* **Input for this task**
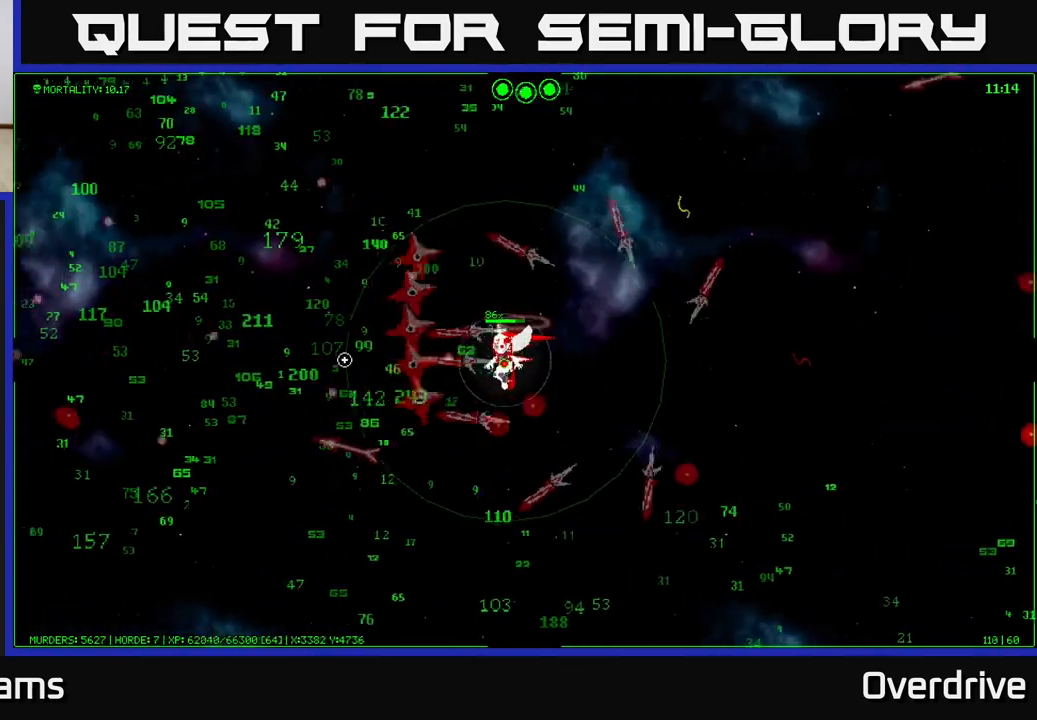
{"buttons": [], "left_stick": "left", "right_stick": "left", "events": []}
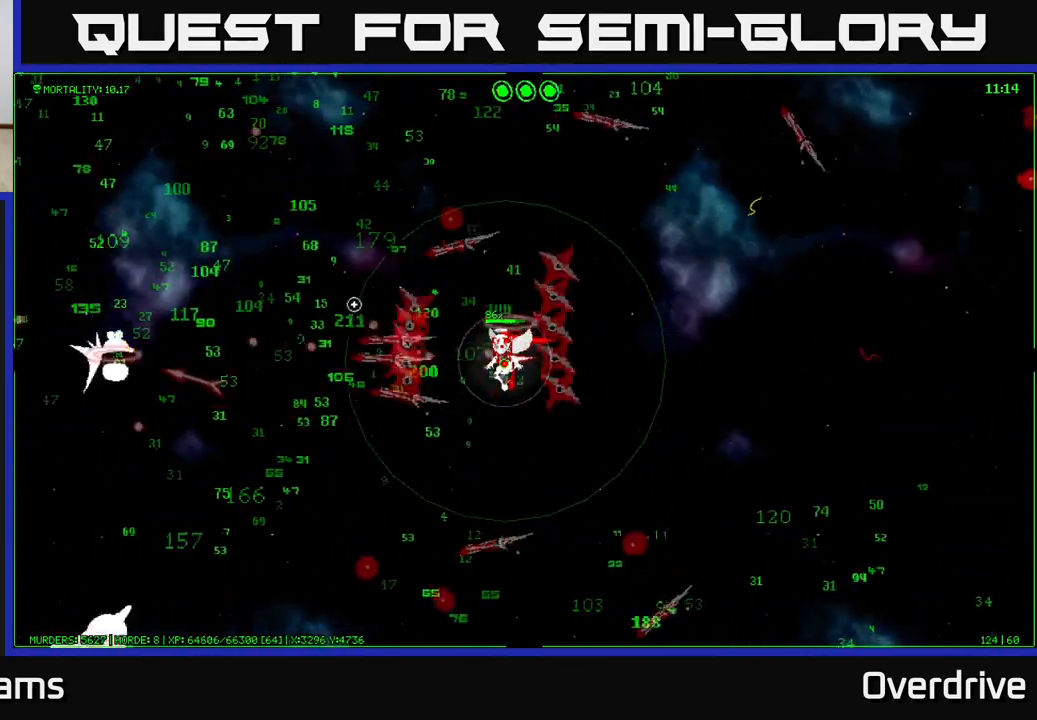
{"buttons": [], "left_stick": "up-left", "right_stick": "up-left", "events": [[283, "left_stick", "up-left"], [433, "right_stick", "up-left"]]}
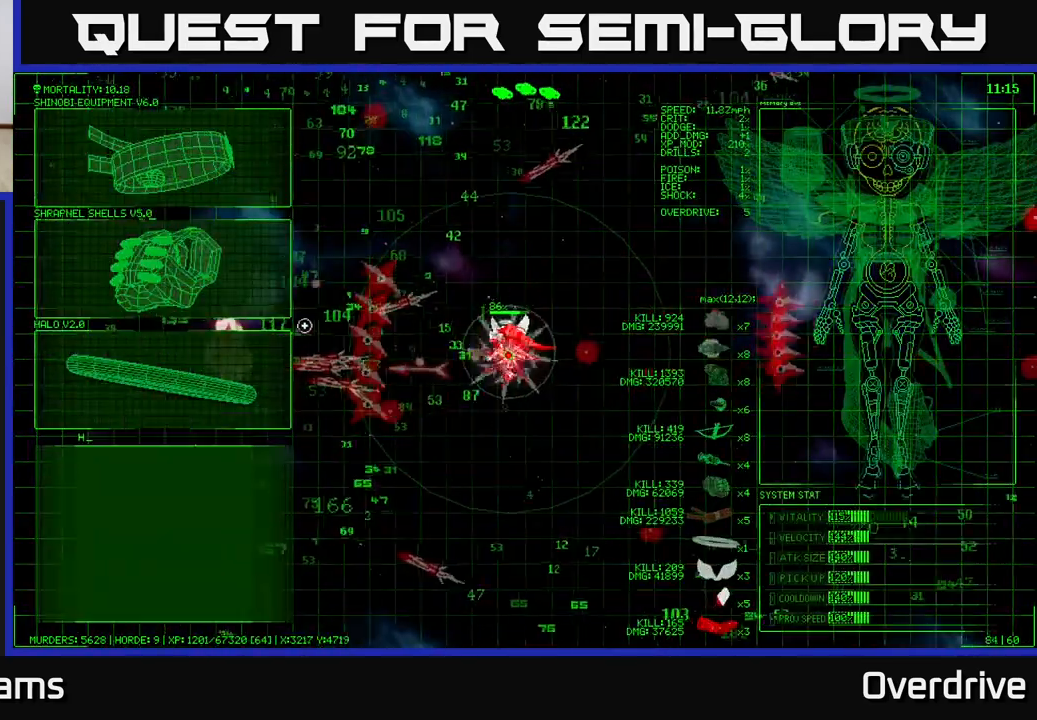
{"buttons": [], "left_stick": "up-left", "right_stick": "up-left", "events": [[33, "right_stick", "left"], [200, "left_stick", "left"], [300, "right_stick", "up-left"], [417, "left_stick", "up-left"]]}
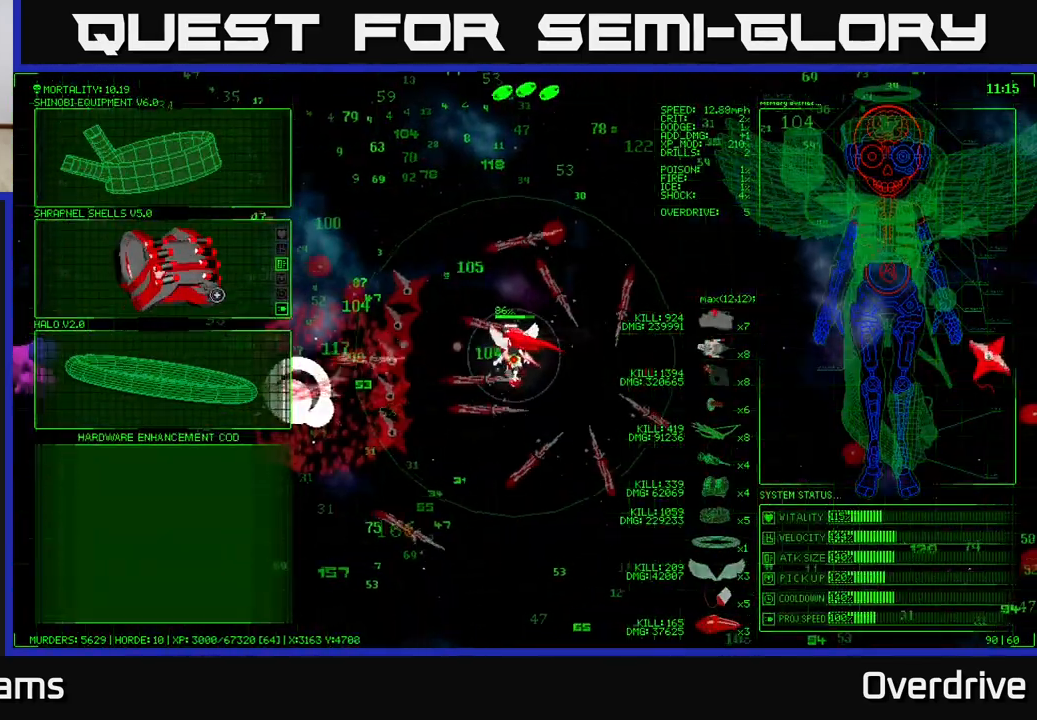
{"buttons": [], "left_stick": "up-left", "right_stick": "center", "events": [[117, "left_stick", "center"], [150, "right_stick", "center"], [300, "left_stick", "left"], [433, "left_stick", "up-left"]]}
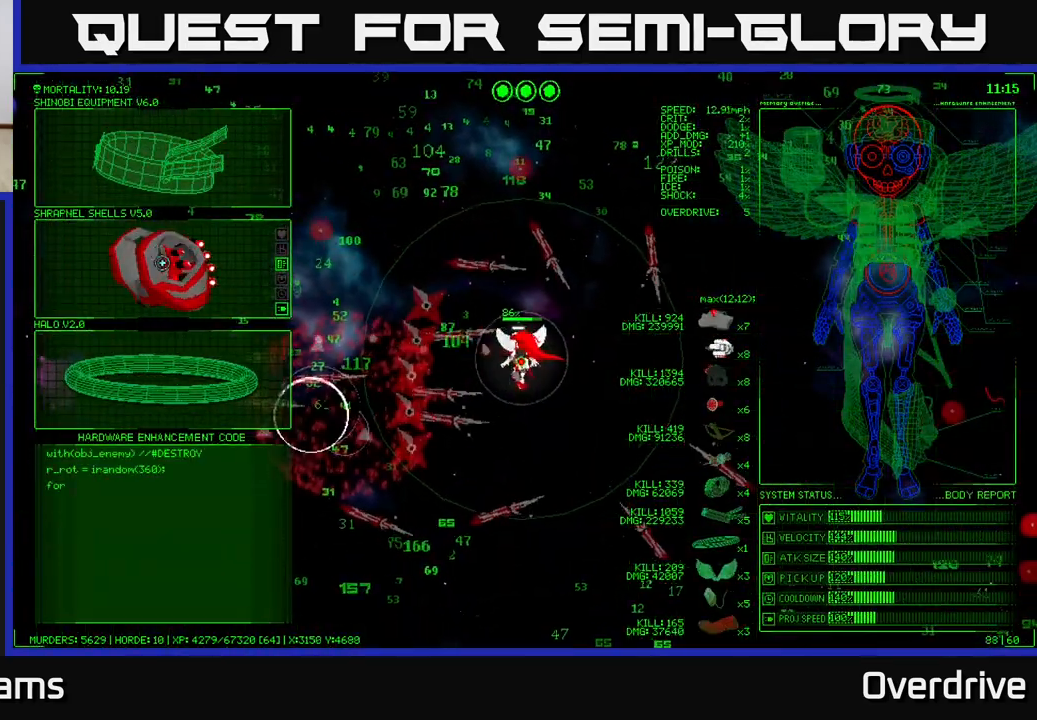
{"buttons": [], "left_stick": "down", "right_stick": "center", "events": [[67, "left_stick", "up"], [383, "left_stick", "center"], [450, "left_stick", "down"]]}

* **Problem details**
Transcribe the entries word for word, without their pictures.

* **Written response**
{"buttons": [], "left_stick": "left", "right_stick": "left", "events": []}
{"buttons": [], "left_stick": "up-left", "right_stick": "up-left", "events": [[283, "left_stick", "up-left"], [433, "right_stick", "up-left"]]}
{"buttons": [], "left_stick": "up-left", "right_stick": "up-left", "events": [[33, "right_stick", "left"], [200, "left_stick", "left"], [300, "right_stick", "up-left"], [417, "left_stick", "up-left"]]}
{"buttons": [], "left_stick": "up-left", "right_stick": "center", "events": [[117, "left_stick", "center"], [150, "right_stick", "center"], [300, "left_stick", "left"], [433, "left_stick", "up-left"]]}
{"buttons": [], "left_stick": "down", "right_stick": "center", "events": [[67, "left_stick", "up"], [383, "left_stick", "center"], [450, "left_stick", "down"]]}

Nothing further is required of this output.